UserDatabase db = ServerNode.getInstance().connect("petshop", null, null);
clazz = db.getClazz("Animal");

for( int i = 0; i < 100000; ++i ){
UserObjectTransient object = clazz.createObject();

object.setValue("name", "Gaudi");
object.setValue("description", "My crazy ferret!");
object.setValue("from", "Barcelona, Spain");

Pretty nice, don't you? The Terracotta server instance was on a remote server with 1GB of heap and enought bandwitch available and the client runned on my laptop. Yes I know, this is a microbenchmark and can't tell to me the performance in all the scenarios. But to go on on my experiments I needed to know if I was totally crazy or if there was a way to build a robust & scalable solution to satisfy my needs.

Well, in this test my library + Terracotta (after some tuning by reading the documentation and the forum) are able to write around 190 objects per second. Not really bad for the first release and in comparison to a RDBMS solution. But I've stored just a dynabean with two properties... I remember in the past (about 8 years ago!) when I tried a real ODBMS (Orient ODBMS) it was able to store 100x of this solution using a 8-years-old hardware!

But the really bad news is another one: When the "for cycle 100.000" was finished and the application seemed to be succesfully ended I noted that the console had no control. The test was still running! After 10 seconds I killed the java process and counted the objects created (using the Terracotta console): 99.345!

Where are the 655 objects missed? Ok, probably I got wrong about ACID features. No, the Terracotta documentation tells ACID! But how it can be ACID if the client sends the objects to the server in asynchronous way?

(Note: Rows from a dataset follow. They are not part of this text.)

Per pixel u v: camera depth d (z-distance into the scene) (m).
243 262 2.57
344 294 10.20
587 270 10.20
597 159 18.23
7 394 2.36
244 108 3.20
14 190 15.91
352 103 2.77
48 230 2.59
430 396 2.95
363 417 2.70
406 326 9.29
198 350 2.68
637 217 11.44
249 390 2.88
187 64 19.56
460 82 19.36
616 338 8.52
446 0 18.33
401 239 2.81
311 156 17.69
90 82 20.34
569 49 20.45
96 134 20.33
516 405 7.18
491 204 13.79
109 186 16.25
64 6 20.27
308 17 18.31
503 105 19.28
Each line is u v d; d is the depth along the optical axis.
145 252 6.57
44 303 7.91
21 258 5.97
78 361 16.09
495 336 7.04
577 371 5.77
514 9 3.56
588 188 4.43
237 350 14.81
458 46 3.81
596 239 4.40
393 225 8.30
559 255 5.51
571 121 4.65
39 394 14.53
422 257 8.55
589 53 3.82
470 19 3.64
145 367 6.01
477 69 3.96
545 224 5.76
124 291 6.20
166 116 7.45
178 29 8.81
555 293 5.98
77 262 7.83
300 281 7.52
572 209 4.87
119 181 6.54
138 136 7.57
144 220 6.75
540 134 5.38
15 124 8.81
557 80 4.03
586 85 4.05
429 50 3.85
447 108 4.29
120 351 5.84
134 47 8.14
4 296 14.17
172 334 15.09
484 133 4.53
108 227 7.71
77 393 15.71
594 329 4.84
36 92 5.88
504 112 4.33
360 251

I'm pretty confident that it would be exist in any point of configuration the real synchronous mode but even though it exists what about the performance? If this ASYNCHRONOUS solution was able for 190 obejcts/sec as throughtput the synchronous one must be much more slow!

These are the reasons why I abandoned this path. Terracotta surely fits well in traditional replication contexts and the product is really good on documentation, presentation, APIs, etc. But for my needs I have to continue in searching...